These services are increasingly essential to a city’s infrastructure. For example, Gartner predicts that by 2020, “streetlamps will be the primary infrastructure for 80 percent of Smart Cities.” While full of potential, these streetlamps can’t fully function as needed without reliable connectivity solutions. Flexible lighting allows city employees to remotely control switches and dimming devices, thereby enabling efficient, timely management. Video cameras and sensors attached to streetlamps also allow cities the ability to track — in real time — which streets have been plowed during inclement weather.

Without reliable 4G LTE connectivity, along with devices such as routers that can withstand the elements and be updated through the cloud, cities may focus too heavily on becoming a Smart City without paying enough attention to the logistics needed to fully get there.

When cities do fully implement reliable and secure 4G LTE and/or SDN solutions, the effects can be tremendous. The City of San Antonio understood the importance of becoming a Smart City and utilized 4G LTE to assist with traffic management. With more than 1.4 million people and further growth expected, transportation infrastructure is becoming increasingly critical to the city’s quality of life. Its Traffic Management Center needed remote access to monitor key applications, troubleshoot problems, and adjust traffic flow mechanisms (such as timers) in real time. In a city of this size, manual adjustments were no longer a reasonable solution.

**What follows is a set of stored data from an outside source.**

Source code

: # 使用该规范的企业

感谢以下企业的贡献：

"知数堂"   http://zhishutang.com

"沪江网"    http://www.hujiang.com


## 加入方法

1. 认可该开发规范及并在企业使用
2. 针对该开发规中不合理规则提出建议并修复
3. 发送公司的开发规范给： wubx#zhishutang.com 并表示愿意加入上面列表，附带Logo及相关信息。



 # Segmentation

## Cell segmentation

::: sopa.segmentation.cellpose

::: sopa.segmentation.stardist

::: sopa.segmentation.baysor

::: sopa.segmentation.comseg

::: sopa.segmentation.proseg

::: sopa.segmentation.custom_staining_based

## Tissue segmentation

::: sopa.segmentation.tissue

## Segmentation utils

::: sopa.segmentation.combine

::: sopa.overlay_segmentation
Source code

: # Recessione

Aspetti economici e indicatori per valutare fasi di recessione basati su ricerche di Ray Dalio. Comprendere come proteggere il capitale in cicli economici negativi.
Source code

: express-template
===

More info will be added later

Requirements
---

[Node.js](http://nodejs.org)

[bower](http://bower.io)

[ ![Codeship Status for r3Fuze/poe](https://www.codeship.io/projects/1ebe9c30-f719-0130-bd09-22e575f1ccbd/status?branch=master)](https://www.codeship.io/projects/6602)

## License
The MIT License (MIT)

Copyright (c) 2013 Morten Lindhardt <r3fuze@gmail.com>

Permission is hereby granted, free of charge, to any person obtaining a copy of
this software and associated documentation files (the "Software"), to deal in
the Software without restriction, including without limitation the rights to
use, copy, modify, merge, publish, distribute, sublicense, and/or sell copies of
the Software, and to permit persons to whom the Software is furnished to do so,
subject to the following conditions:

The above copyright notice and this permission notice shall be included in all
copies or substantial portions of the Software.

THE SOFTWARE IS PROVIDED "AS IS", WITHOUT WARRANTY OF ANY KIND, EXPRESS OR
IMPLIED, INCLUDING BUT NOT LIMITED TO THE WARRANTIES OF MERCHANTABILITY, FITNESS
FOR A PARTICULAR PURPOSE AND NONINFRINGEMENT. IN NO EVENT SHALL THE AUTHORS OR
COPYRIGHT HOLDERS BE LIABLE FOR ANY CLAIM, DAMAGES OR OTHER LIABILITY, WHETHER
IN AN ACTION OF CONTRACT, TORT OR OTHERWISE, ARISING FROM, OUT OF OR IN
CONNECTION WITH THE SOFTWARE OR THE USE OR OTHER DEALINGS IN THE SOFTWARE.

By installing Cradlepoint’s cloud-managed routing platforms in nearly 700 traffic cabinets and utilizing 4G LTE, San Antonio now has constant connectivity for reliable access, streamlined network troubleshooting and real-time management, easy physical access, and the potential to scale up the network and applications.

The City of Boise helped its police department further advance the city toward Smart City status by updating its in-vehicle systems. The department upgraded its devices and implemented NetCloud Manager to enable central configuration, monitoring, and management. Whereas it previously took the city as many as 160 staff hours to complete network updates for the whole police cruiser fleet, it now takes approximately 5 minutes with remote cloud management. The cost savings, efficient use of officer resources, reliability, central network management, network flexibility, and future-proofing of these solutions allow the police department to evolve its technological infrastructure while demonstrating to the public its responsible use of valuable resources.

As 5G, often referred to as “next-generation WAN,” becomes more readily available, Smart Cities will have both the opportunity and the obligation to explore how a drastic increase in speeds, combined with a drastic decrease in latency, can better empower their infrastructure, services, and personnel.

The ways in which cities become “smart” depends heavily on the wireless connectivity, devices, and networking infrastructure solutions available to and adopted by IT professionals and approved by city leaders. In essence, the effects of 4G LTE, 5G, IoT, and SDN are only as powerful as the solutions that utilize them.